The Congo River rises in the East African Rift, taking water in part from Lake Tanganyika. Then, after pooling the resources of a number of tributaries, it gets down to business with some nine thousand kilometres of navigable waterway. Its river basin includes the second largest rain forest, second only to the Amazon.
It travels an area of amazing biodiversity that has been raped and pillaged by wars, by the taking of large mammals for the bushmeat trade and by illegal logging. For around 1,750km of its length it runs completely undisturbed by any rapids or falls. Sadly it is this very ease of navigability that is the reason the poachers and forest-strippers can operate so readily.
Its equatorial location and huge network of tributaries mean it has a constant flow that maintains an impressive girth, ranging between 6km and 16km through its central stretch. It’s so wide and constant that the animal species on the two banks have developed very differently. The constancy of the Congo has been a physical barrier since way back to the time some 500 million years ago when the river was even bigger, spanning both Africa and South America when they were joined as Gondwanaland, the southern supercontinent.
The Congo turns southward and narrows for a section, down to just two kilometres wide. This was the target location that Wim had originally considered for release of the still water. Below this point the river broadens out again to form Pool Malebo where, on opposite banks, the two Congo national capitals of Kinshasha and Brazzaville are situated, with a combined population of more than nine million.
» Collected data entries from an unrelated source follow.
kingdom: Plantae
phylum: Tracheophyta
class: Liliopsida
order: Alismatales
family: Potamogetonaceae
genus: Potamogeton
It was these cities that he wished to target.
After this brief pause at the lake, the river then cascades down the Livingstone Falls, a series of more than thirty rapids, to the port of Matadi. It empties into the Gulf of Guinea and from there out into the Atlantic.
Wherever there are non-navigable sections a series of railways have been created to ‘join up the dots’ and form an economic ‘highway’ reaching right through the heart of Central Africa, bringing its minerals, cotton, coffee, sugar and palm-oil kernels down to the ocean port.
Perfect for their spectacular – assault by still water!